Cette inversion abstrait-concret / concret-abstrait brusque forcément le bon sens du lecteur (on retrouvera la même idée dans ce mélange de niveau de langue familier (« Oh làlà ! », « frou-frou » etc.) et niveau de langue soutenu (« féal ») mais aussi dans la « course » évoquée au vers 6… et son immobilisme dans la strophe qui suit avec la mention « assis au bord des routes »).  Cette posture, à mon sens, prépare la synesthésie du vers 8 « Mes étoiles au ciel // avaient un doux frou-frou » puisque Rimbaud fusionne ici au moins deux sens : celui de la vue (« Mes étoiles au ciel » et celui de l’ouïe (« doux frou-frou »), comme s’il était possible de voir un bruit !

 

AXE 3

Dans les deux derniers tercets, pour cet axe trois, il me semble que ce dérèglement et cette perte de repères vont s’amplifiant, comme si Rimbaud, en accélérant ce processus, souhaitait faire de ses lecteurs des « voyants », des voyants traversés d’hallucinations pour mieux reconfigurer et recolorer ce monde par ce seul art qu’est la poésie.

Sur quels critères objectifs puis-je affirmer de tels propos ?

Et je les écoutais, // assis au bord des routes,
Ces bons soirs de septembre où je sentais des gouttes
De rosée à mon front, //comme un vin de vigueur ;

, rimant au milieu des ombres fantastiques,
Comme des lyres [délires ?], je tirais les élastiques
De mes souliers blessés, un pied près de mon cœur !

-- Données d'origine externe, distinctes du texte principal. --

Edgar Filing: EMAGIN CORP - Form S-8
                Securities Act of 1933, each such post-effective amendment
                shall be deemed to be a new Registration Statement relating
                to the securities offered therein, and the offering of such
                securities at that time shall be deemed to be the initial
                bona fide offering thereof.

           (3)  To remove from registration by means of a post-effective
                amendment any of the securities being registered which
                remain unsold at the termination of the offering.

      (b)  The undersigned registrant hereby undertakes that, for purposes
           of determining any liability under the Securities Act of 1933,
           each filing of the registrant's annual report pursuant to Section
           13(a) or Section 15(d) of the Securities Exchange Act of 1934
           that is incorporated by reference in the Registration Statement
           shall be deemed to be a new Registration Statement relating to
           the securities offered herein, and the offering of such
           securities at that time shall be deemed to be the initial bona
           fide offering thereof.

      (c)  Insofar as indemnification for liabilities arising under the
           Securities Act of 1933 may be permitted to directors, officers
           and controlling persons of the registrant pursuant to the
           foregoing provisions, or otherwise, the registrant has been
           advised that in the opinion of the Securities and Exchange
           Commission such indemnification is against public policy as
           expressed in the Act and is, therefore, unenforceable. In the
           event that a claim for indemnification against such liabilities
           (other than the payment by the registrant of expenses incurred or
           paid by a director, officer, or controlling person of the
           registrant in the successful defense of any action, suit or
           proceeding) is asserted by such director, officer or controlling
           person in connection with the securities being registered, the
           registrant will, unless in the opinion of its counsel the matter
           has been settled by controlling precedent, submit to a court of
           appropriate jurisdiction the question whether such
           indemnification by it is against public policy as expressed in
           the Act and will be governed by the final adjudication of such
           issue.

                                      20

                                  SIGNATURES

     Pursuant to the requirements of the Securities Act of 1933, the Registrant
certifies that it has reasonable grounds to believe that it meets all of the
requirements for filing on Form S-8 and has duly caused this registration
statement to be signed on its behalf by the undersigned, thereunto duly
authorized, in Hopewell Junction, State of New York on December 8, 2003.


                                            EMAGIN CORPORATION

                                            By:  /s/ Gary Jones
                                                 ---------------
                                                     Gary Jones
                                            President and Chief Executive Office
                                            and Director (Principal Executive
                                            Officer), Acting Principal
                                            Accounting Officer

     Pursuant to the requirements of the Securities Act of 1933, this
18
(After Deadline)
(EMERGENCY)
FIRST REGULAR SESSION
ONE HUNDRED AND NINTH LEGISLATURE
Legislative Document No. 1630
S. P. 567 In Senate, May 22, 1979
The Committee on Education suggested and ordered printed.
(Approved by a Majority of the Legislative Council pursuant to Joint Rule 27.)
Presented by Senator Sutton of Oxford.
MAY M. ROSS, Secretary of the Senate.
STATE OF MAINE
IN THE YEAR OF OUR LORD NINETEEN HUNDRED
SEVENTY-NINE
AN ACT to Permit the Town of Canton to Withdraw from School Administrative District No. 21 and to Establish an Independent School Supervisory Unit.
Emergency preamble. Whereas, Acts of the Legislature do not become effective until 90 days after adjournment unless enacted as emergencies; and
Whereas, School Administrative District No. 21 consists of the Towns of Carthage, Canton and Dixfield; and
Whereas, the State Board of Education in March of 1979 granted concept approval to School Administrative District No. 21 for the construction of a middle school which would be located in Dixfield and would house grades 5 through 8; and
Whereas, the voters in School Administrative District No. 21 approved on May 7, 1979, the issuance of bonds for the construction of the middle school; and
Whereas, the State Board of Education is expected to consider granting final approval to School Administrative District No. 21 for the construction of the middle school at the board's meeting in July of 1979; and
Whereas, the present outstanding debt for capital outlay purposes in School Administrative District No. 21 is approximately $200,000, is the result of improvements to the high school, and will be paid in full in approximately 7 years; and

Cette perte progressive de repères, je l’ai :

  • Dès le début du premier tercet. En faisant le choix de poursuivre sa phrase, amorcée dans la strophe qui précède, Rimbaud compose ici ce que l’on appelle des « vers libertins » : des vers qui rompent avec une certaine tradition (qui voulait que la où les phrases de chaque strophe soient grammaticalement indépendantes des autres strophes). Ce procédé, sans nul doute, peut favoriser cette absence de repères que nous venons d’évoquer.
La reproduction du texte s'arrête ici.